Sunday, May 23, 2010

Joys of Larkin

(reflections on Philip Larkin by way of an essay published on line in CONTEMPORARY POETRY REVIEW.)

The late writer Rachel Wetzsteon begins her essay "Philip Larkin and Happiness" with a disclaimer:  the title isn't one of those jokes, along the lines of a slim volume called "German Humor."  For the famous curmudgeon, she writes, happiness was key to his work, even in its absence.

The article cites a poem that took me by surprise a week ago.  Called simply, "Coming," the poem conjures the look and feel of sunset outside a row of suburban homes at that time of year when days are getting longer. When a thrush sings, "astonishing the brickworks,"  Larkin reflects that the feeling is like that of a child "Who comes on a scene / Of adult reconciling."  Without understanding why, the child "starts to be happy."

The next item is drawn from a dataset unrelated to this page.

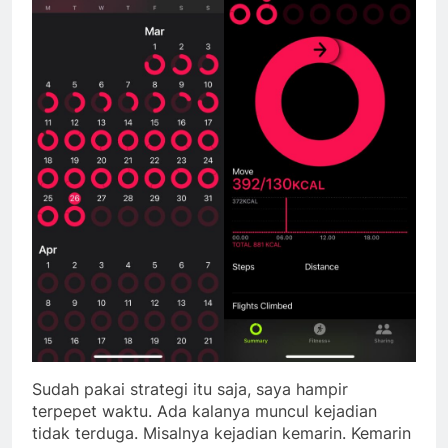
Sudah pakai strategi itu saja, saya hampir
terpepet waktu. Ada kalanya muncul kejadian
tidak terduga. Misalnya kejadian kemarin. Kemarin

Reading this at a deli as the sun rose on a Saturday, following an exhausting Friday, I felt that happiness unfold in me. 

I've written elsewhere on this blog about the joys of Larkin.  I recommend Ms.Wetzteon's essay, which focuses on a marvelous poem called "Born Yesterday."

1 comment:

Susan said...

Glad you wrote about Philip Larkin: he's one of those poets I like, but forget about until someone mentions him. It was good to know about "Coming." My reading of Larkin is kind of hit and miss, and I had missed that one. It reminds me a bit of the affect of two I have read and like a lot, "New Year Poem" and "The Mower," both of which have that a-ha moment at the end that can make you cry. An aesthetic moment that fringes into the religious moment? (Yes, I know he's an atheist, but he does this just the same-- at least when I read him.)